### [ENTRIES SUPPLIED]
--- START ---

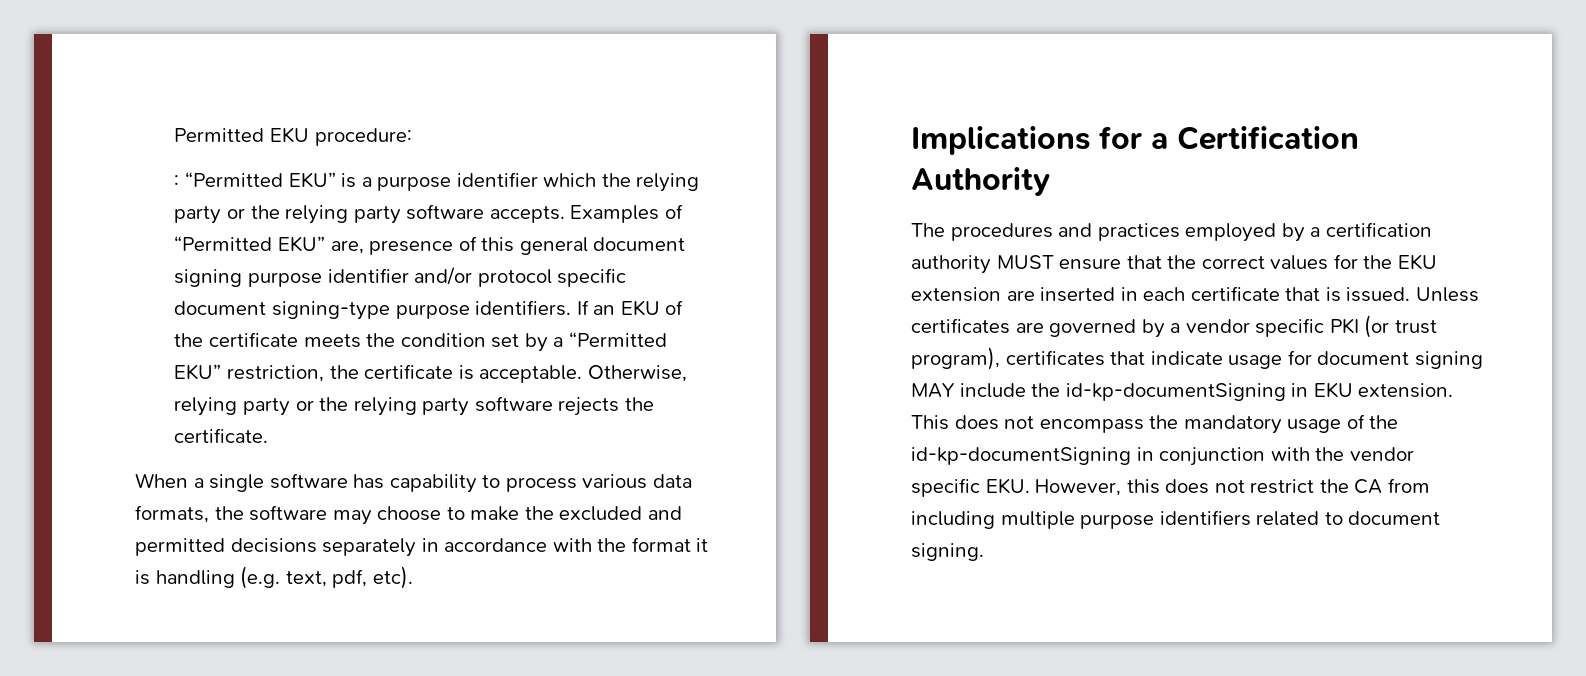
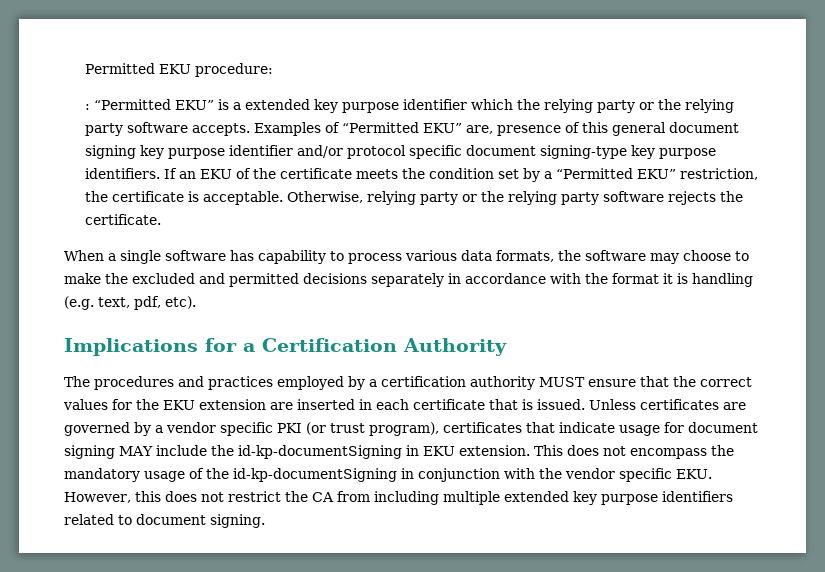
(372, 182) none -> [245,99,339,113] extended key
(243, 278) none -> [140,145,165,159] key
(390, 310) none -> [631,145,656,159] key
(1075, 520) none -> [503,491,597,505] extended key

--- END ---
--- START ---

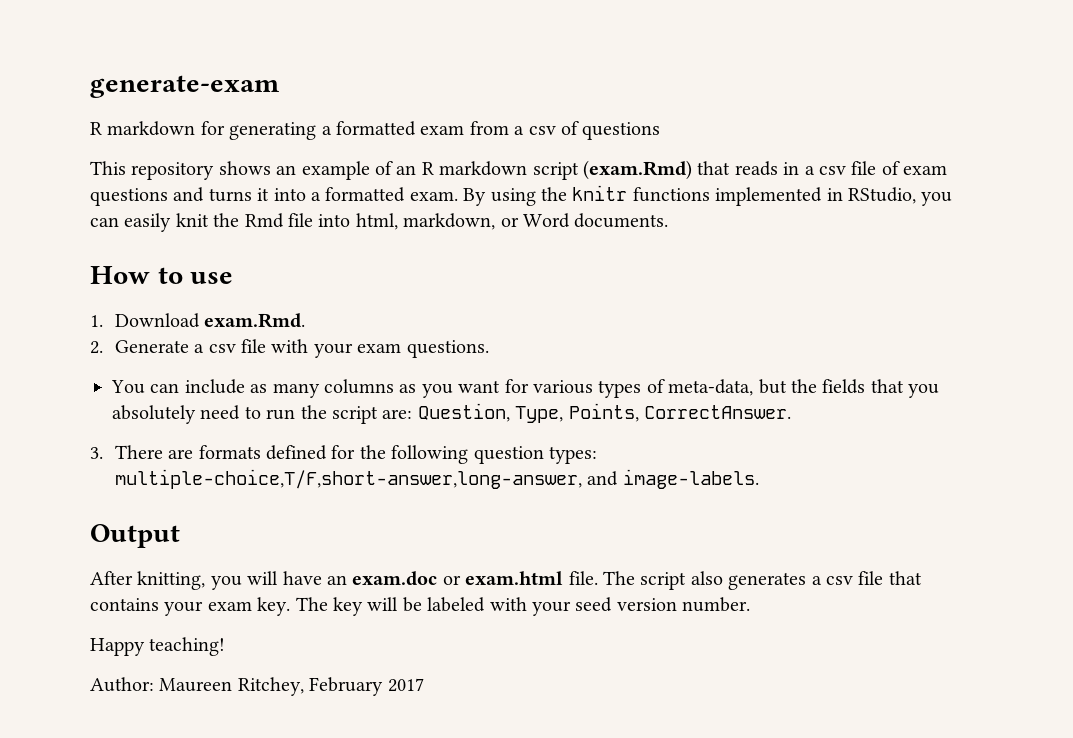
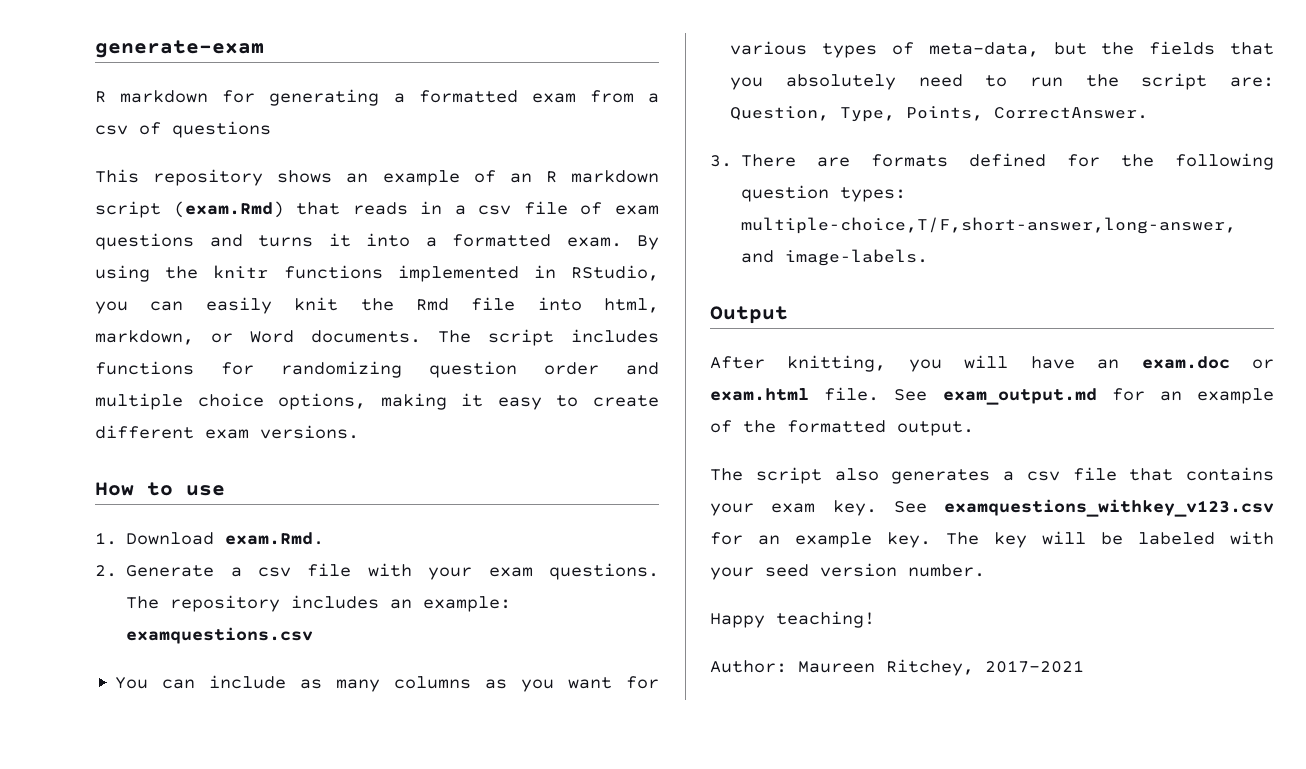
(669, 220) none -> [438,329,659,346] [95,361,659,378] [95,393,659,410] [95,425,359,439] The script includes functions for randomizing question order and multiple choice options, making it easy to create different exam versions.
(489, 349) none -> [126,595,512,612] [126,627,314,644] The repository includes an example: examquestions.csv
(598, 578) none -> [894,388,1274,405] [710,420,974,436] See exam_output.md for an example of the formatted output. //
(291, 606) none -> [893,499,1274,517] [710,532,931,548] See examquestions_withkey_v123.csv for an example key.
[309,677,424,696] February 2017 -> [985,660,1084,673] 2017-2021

--- END ---
--- START ---

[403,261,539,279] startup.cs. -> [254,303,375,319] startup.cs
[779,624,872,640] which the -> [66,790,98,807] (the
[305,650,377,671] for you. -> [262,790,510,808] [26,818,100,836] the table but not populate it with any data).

--- END ---

### [INSTRUCTIONS TO FOLLOW]
All lines above from the line with "(372, 182) none" through the line with "(1075, 520) none", both included, are to be set down exactly, with nothing else.

### [RESULT BELOW]
(372, 182) none -> [245,99,339,113] extended key
(243, 278) none -> [140,145,165,159] key
(390, 310) none -> [631,145,656,159] key
(1075, 520) none -> [503,491,597,505] extended key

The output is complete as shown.